* Exercise objective
Lines before the one with "One cell or two?" are left out; return that line and all that follow it, exactly, through the end of the data.

[Opening Task data section]

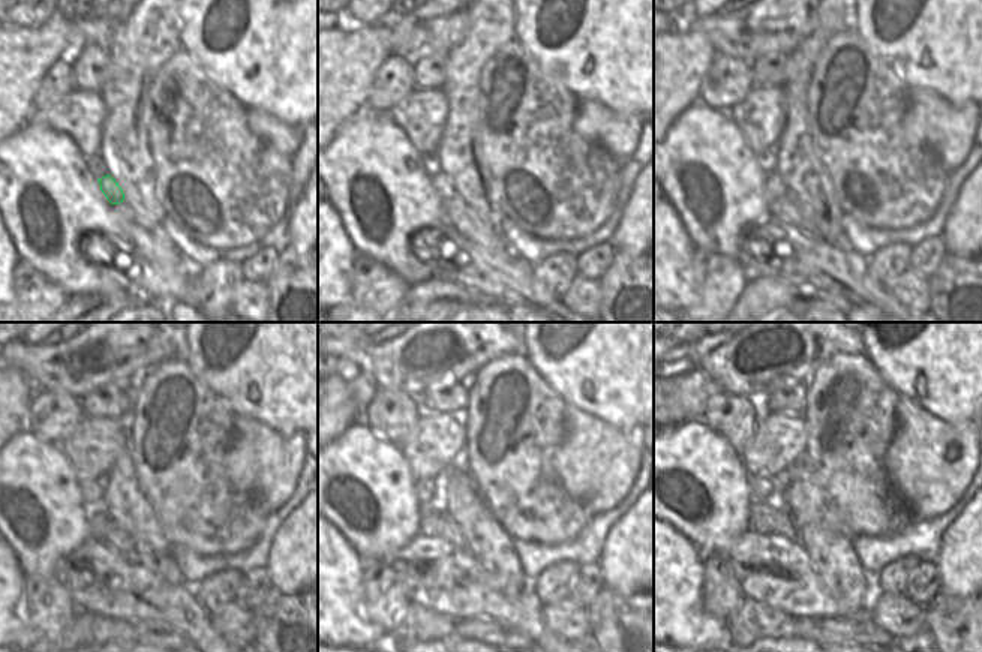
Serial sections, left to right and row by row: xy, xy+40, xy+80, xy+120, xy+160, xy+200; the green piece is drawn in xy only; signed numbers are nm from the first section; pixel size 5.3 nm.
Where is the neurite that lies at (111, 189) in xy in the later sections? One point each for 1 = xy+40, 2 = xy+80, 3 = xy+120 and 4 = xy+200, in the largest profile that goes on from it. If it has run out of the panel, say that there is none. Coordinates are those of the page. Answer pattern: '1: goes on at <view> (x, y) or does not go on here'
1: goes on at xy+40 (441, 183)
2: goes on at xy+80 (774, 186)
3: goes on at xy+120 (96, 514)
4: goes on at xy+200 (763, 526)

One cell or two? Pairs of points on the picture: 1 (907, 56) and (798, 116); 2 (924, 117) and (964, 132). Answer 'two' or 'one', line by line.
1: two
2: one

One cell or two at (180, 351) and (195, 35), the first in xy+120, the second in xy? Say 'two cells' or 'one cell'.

[Closing Task data section]

* Reply to the exercise
One cell or two? Pairs of points on the picture: 1 (907, 56) and (798, 116); 2 (924, 117) and (964, 132). Answer 'two' or 'one', line by line.
1: two
2: one

One cell or two at (180, 351) and (195, 35), the first in xy+120, the second in xy? Say 'two cells' or 'one cell'.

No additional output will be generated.